"Yah, Witticism"

Dec 21, 2005 19:58

Some little boys outside are screaming like blasted horrors. Well, I wouldn't call it screaming. More like the sound one would make if one were being slowly stabbed in the stomach by a somewhat formidable knife. It's dark, and they'll lose themselves soon, and all will be right with the world. Oh, I don't hate the vermin. But they are vermin. If vermin could make noises in such a way.

I'm becoming a bum, surely, and that's just fine. I think I have a grape juice mustache. I've been gulping down grape drink like it's my holy duty all day. And eating, anything that isn't nailed down. Not ferocious overindulgence, mind you. Taking some of this, picking at some of that, maybe I'll make some of this stuff. Tis the season for gluttony. I'll have no part of this sensibility when it comes to such blasphemy to human tastes as sparing yourself from the dangers of so-called needless calories. At least, not now. Screw it all. Obesity epidemic indeed. Come now, Americans, unite and have just a slice of this chocolate swirl cheesecake, loaded with god knows what and purchased from the local grocery. Fully satiated, sit with contentment.

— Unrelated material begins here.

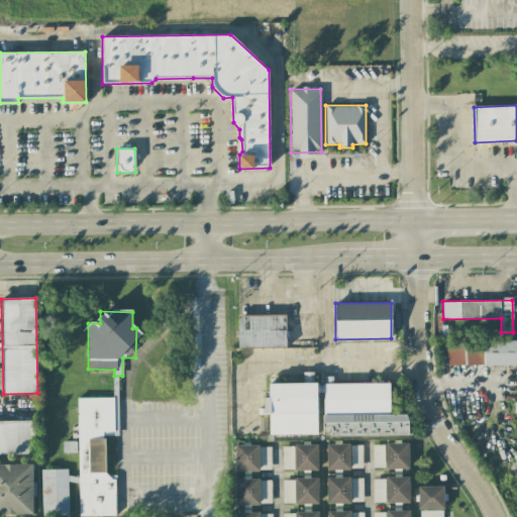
[(238,315),(238,348),(286,347),(286,315),(238,315)]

It's the first day of Winter and it smells like it outside. I swear, yesterday or the day before it smelled a bit Springish, as some of the snow was melting. I have a mind to grab a pair of skates from somewhere and pretend to be an ice princess. I say the best thing to do, though, would be to find an open field somewhere, lay down in the snow, play Barber's "Adagio for Strings" very loudly and WALLOW IN EXISTENTIALIST MEANINGLESSNESS!!! Ha!

I've ordered Brassai's Paris by Night!!! Yess!!!